На другой день батальон почти до вечера томился на аэродроме. Когда подошла очередь для прыжков, покрепчал ветер. Почувствовалось это в самолете: от аэродрома до места высадки десять минут лету — «болтанка» страшная. Наконец, сигналы: «пи-пи-пи». Павел прыгнул первым. Осмотрелся, поправил подвесную систему, начал готовиться к приземлению. Но парашют тащило почти параллельно земле. Тянул на себя стропы, тряс их ожесточенно… Вот под ногами перелесок. Уложены штабелем бревна… Удара Павел не помнит. Только голубые Людмилкины глаза. Они возникли будто из темноты.
— Второй день, Паша, — шептала она.
— Второй?
— Тише, не говори, тебе нельзя.
— Можно, — Павел пытался улыбнуться, ощупывал голову. Она была забинтована и казалась огромной.
— Что со мной?
— Ушибся.

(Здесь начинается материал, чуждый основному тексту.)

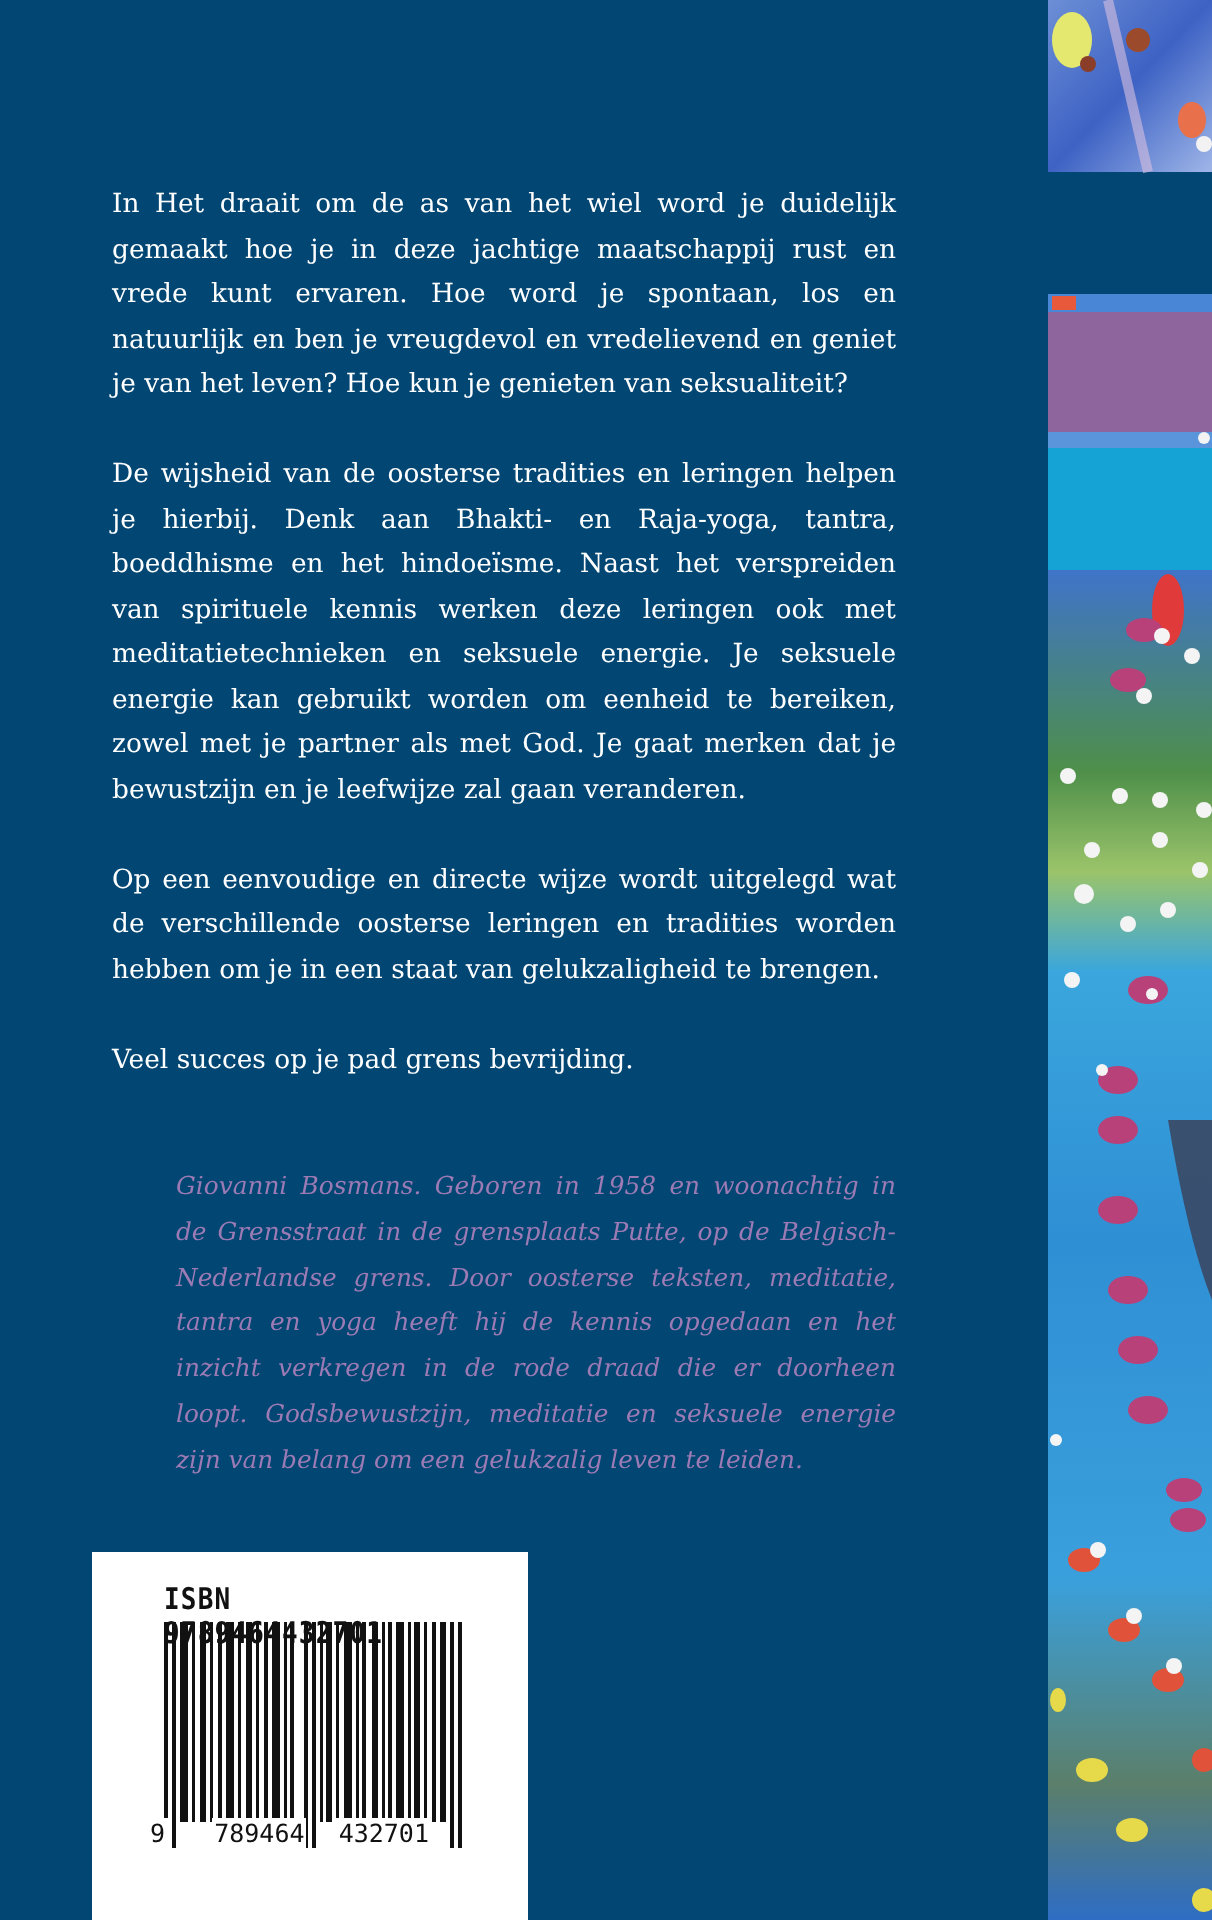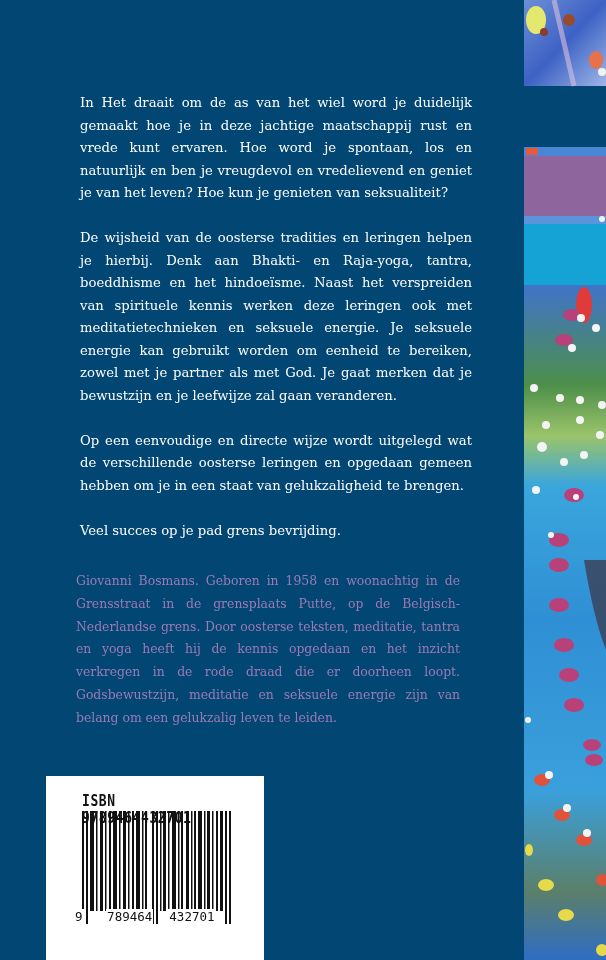--- a/index.html
+++ b/index.html
@@ -10,7 +10,7 @@
     font-family: "DejaVu Serif", "Liberation Serif", serif;
   }
   .text-block {
-    position: absolute; left: 80px; top: 92px; width: 392px;
+    position: absolute; left: 56px; top: 92px; width: 392px;
     color: #ffffff;
     font-size: 13.2px; line-height: 22.5px;
     text-align: justify;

Ты помнишь бревна? Парашют перехлестнуло.
— Ничего. Не горюй, — сказал сидевший тут же Сергей Лебедев. — Не такое бывало!

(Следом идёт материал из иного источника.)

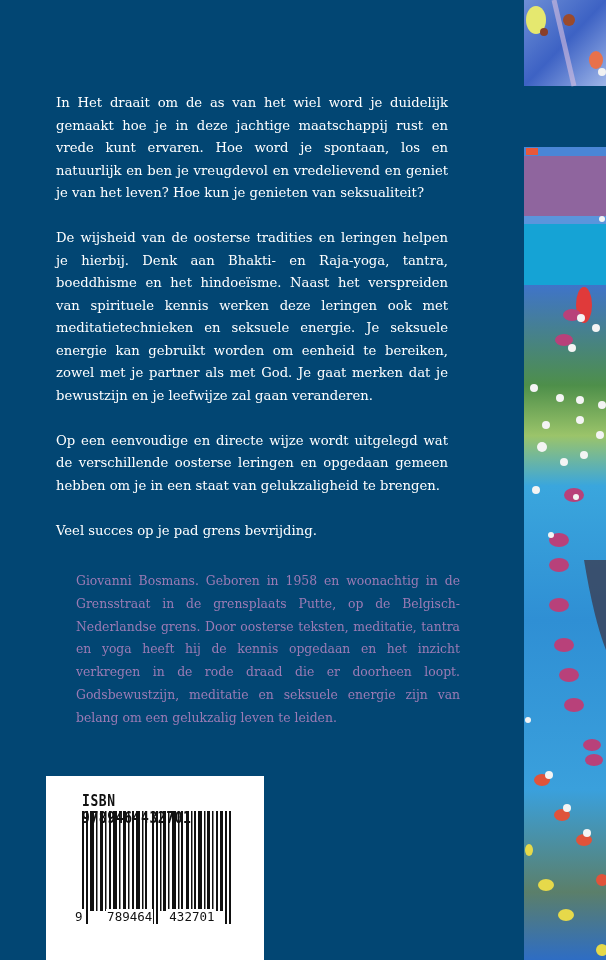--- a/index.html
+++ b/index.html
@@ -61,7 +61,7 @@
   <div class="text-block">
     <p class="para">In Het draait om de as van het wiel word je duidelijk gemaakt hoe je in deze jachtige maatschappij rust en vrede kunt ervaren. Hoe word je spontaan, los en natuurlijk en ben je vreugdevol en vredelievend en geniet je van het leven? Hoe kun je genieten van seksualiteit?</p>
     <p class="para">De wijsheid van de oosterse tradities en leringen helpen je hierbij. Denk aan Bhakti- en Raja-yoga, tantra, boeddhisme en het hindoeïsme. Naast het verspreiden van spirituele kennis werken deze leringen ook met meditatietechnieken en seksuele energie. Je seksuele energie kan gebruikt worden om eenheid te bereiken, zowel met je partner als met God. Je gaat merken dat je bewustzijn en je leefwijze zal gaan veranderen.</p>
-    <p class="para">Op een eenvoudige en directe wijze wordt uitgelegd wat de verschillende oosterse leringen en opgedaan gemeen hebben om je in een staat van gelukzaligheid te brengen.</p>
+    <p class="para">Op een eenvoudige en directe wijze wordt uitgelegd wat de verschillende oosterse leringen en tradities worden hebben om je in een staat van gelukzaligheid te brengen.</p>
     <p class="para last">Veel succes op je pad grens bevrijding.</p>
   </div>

Этот спокойный голос Сергея и напугал Павла. Павел знал, что после серьезных травм бригадная санчасть без излишних проволочек устраивает десантникам медицинские комиссии, и многих после этого отчисляют в другие части, иногда даже и нестроевиками. Конечно, служба десантная — не шоколад. Но сейчас она для сержанта казалась самою лучшею. Павел и представить не мог себя без своей роты, без ребят, дружных, настырных. Десантники! Воздушная пехота. Это легенда! Не царица полей, а богиня! Бригадная комиссия неумолима и беспощадна. Это Павел знал еще по отборочной. Беркут! Только он мог заступиться.

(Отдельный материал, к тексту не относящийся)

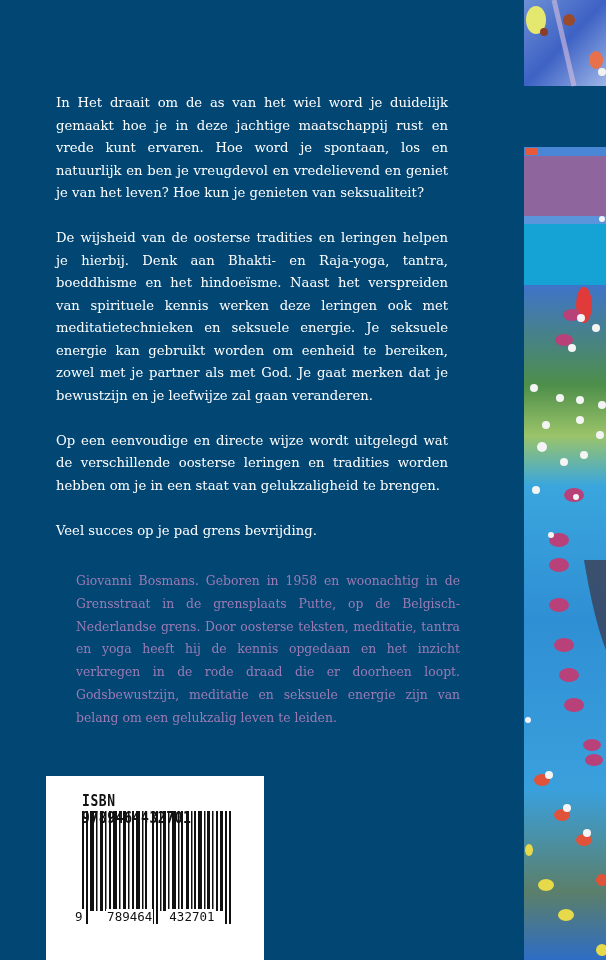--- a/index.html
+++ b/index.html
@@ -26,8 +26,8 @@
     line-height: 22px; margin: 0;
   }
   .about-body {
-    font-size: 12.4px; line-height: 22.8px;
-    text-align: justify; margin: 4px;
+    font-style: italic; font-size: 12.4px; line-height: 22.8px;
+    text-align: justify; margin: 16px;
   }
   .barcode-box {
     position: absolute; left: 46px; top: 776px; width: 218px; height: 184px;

«Товарищ гвардии майор! Перед последними прыжками я получил из дому весть: дядя Увар Васильевич — на фронте, двоюродный брат Лева умер в госпитале. Осталась одна тетка, Авдотья Еремеевна. Она работает в колхозе денно и нощно. Спрашивает меня, как я служу и как мое здоровье? Я что-то должен ей ответить. Вы знаете, товарищ гвардии майор, что тетя и дядя у меня — простые люди. Отец тоже был обыкновенным рабочим, шофером, но рано погиб. А мать я совсем не помню. Тетка Авдотья всегда была для меня как мать. Она вырастила нас с Левой на равных, а потому, когда нас отправляли в армию, наказывала одинаково: «Идете в драку — не жалейте волос!»
На последних прыжках со мной вышло несчастье. Вы скажете, что «от случайностей никто не гарантирован». Это правильно. Но я боюсь другого: комиссия может отстранить меня от прыжков или отчислить из части вообще. Это, товарищ гвардии майор, для меня самое худшее. А ушибся я не сильно. Хожу по палате, и все со мной в порядке. Но батальонный врач считает, что надо все-таки комиссию. Это значит — могут отчислить. За что? И что скажут люди? В тылу покалечился, трус?
Товарищ гвардии майор! Вы — большевик, вы поймете меня…»
Ходить по палате Павел пока не мог. Он не закончил своего послания, не сказал главного: уйти из части — потерять Людмилку. Это было непереносимо. Сознание покидало его.
…Шли по горящим камням, вздымая снопы минных разрывов, танки. Лука, герой горьковского «дна», присел на кровать, начал гладить его по голове и приговаривать: «Кто кому чего хорошего не сделал, тот и плохо поступил». — «Ты это к чему?» — «К тому, милый, что придется тебе попрощаться с воздушной бригадой. Но ты не противься. Шагай помаленьку. Оно и легче станет». — «Значит, не противиться?» — «Угу». — «Послушай, дедушка, тебя когда-нибудь по-настоящему били?» — «А как же? Били… Да ты не ерепенься. Жить надо ровно, постромки не рвать. Вот тогда и благополучие на земле будет. Все — люди. И все, концы в концах, прозревают. Понял?» — «А фашисты?» — «Что фашисты? И фашистов, паря, способнее всего человеками называть». — «Ну и гад же ты, дедушка, — обозлился Павел. — Если бы не воинская дисциплина, я бы тебе за такие слова…» Лука испугался и начал кланяться. Павлу это надоело. «Катись отсюда!» — выругался он, и Лука исчез.